Global Palestine: Frontier Geographies of a Region in Flux

Tampere University
Environmental Policy and Regional Studies
Duration of project1.9.2025–31.8.2029

The magnitude of recent destructive events in Palestine has rapidly destabilized the Middle East region and the global liberal order of power. The war on Gaza has spread to several Middle Eastern countries – Lebanon, Syria, Yemen, Iraq, and Iran – and has undermined the legitimacy of international courts, the rule-based international system, and freedoms of speech and assembly in many Western liberal democracies. This project examines these global and regional proliferations of Palestine through their 'frontiering'. It explores how various global and regional relations have intensified at the settler colonial frontier in Palestine, while also demonstrating how Palestine, as a space of heightened securitization, militarization, environmental violence, and circulation of technological innovations, creates and intensifies frontiers elsewhere.

Empirically, the project focuses on three key frontiers of making the ‘global Palestine’: innovation capital, destabilization of democracy, and ecologies of security and militarization. It investigates their global journeys through concrete processes and frictions emerging on the ground, demonstrating the close entanglement of innovation capital with colonial frontier expansions, the destabilization of democracy with tactics of the messianic far-right, and the widespread environmental damage with distribution of security and military technologies. Methodologically, the GLOPAL project develops frontier-making as an approach capable of grasping complex globally related phenomena with a multi-sited research methodology that goes beyond metaphoric analyses of frontier expansion, one-directional core-periphery models of colonial subjugation, and linearly traveling theories. Conceptually, the notion of the frontier is developed to offer a ‘milieu concept’ suitable for approaching various related events and sites as they unfold at the thresholds (territorial/relational, global/local, unbounded/earth-bound, connected/disrupted, fluid/friction, etc.) present in landscapes of frontiermaking. 

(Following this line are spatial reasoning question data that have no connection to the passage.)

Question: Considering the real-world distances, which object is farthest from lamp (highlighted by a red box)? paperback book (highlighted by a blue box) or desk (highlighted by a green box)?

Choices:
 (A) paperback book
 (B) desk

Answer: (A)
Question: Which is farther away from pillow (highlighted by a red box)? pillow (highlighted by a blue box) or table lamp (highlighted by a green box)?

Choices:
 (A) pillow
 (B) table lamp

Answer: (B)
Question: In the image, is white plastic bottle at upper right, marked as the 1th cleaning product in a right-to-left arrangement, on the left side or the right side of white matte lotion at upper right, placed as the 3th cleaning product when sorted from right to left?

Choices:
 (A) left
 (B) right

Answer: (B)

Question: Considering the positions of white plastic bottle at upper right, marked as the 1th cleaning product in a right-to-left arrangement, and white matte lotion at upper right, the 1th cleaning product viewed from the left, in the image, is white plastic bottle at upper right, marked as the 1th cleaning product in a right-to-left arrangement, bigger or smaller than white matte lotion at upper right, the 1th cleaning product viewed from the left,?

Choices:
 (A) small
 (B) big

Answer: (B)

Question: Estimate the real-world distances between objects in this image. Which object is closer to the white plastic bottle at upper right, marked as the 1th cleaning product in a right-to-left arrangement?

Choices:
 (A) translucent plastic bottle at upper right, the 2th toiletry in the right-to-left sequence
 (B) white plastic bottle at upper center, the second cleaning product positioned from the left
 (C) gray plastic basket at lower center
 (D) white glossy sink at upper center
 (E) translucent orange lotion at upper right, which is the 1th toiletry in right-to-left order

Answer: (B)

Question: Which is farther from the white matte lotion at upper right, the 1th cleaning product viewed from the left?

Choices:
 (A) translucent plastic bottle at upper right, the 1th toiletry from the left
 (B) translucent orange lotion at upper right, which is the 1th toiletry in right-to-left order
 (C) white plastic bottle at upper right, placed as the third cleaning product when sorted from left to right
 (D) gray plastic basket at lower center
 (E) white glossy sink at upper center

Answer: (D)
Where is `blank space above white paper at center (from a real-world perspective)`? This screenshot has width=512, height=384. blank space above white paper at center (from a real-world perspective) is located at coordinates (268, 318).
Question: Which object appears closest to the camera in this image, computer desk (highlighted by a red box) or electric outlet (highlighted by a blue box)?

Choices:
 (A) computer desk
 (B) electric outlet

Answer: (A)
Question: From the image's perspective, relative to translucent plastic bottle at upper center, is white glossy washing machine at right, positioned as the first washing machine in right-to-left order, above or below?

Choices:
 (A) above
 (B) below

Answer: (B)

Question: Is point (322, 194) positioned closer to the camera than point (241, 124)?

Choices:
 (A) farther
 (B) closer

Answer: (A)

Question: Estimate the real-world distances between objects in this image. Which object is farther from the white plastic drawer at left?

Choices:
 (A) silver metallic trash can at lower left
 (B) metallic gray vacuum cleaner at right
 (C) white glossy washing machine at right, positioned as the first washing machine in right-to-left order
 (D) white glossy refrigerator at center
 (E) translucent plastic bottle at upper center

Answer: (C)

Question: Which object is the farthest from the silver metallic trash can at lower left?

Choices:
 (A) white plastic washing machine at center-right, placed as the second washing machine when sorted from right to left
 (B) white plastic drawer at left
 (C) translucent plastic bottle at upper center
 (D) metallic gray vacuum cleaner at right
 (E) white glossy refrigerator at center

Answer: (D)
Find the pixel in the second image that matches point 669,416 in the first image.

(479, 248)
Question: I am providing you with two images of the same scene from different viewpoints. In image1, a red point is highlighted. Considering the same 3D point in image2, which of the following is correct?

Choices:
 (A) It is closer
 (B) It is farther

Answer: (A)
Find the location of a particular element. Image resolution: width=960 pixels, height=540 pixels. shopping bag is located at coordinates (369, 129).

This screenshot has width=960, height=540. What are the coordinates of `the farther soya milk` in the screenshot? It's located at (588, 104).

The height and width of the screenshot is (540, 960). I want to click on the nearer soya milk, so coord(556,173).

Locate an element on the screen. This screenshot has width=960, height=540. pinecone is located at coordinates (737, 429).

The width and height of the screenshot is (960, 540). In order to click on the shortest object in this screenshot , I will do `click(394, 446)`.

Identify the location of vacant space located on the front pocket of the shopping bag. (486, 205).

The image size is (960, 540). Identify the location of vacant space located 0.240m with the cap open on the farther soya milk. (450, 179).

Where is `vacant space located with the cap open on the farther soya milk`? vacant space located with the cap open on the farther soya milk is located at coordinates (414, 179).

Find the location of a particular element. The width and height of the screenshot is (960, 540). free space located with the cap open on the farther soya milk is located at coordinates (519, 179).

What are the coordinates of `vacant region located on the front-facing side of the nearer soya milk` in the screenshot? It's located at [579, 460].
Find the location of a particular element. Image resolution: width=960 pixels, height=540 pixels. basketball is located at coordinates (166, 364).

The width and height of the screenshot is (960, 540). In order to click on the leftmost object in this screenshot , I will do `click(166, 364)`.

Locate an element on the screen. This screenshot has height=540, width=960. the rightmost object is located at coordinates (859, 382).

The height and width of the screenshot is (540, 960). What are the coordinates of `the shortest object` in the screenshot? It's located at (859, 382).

Altogether, the project offers a novel approach for thinking political geographies on a planet divided by present colonialities, connecting various sites around the world while critically elaborating on existing geopolitical trends and their entanglement with the economy, environment, democracy, and conflicts.

Funding

Research Council of Finland

GOCEP Research Group

The Geographies of Coloniality and Everyday Violence Research Group (GOCEP) studies various forms of everyday violence, especially in relation to colonial histories and the prevalence of coloniality in various sites of political and societal crises.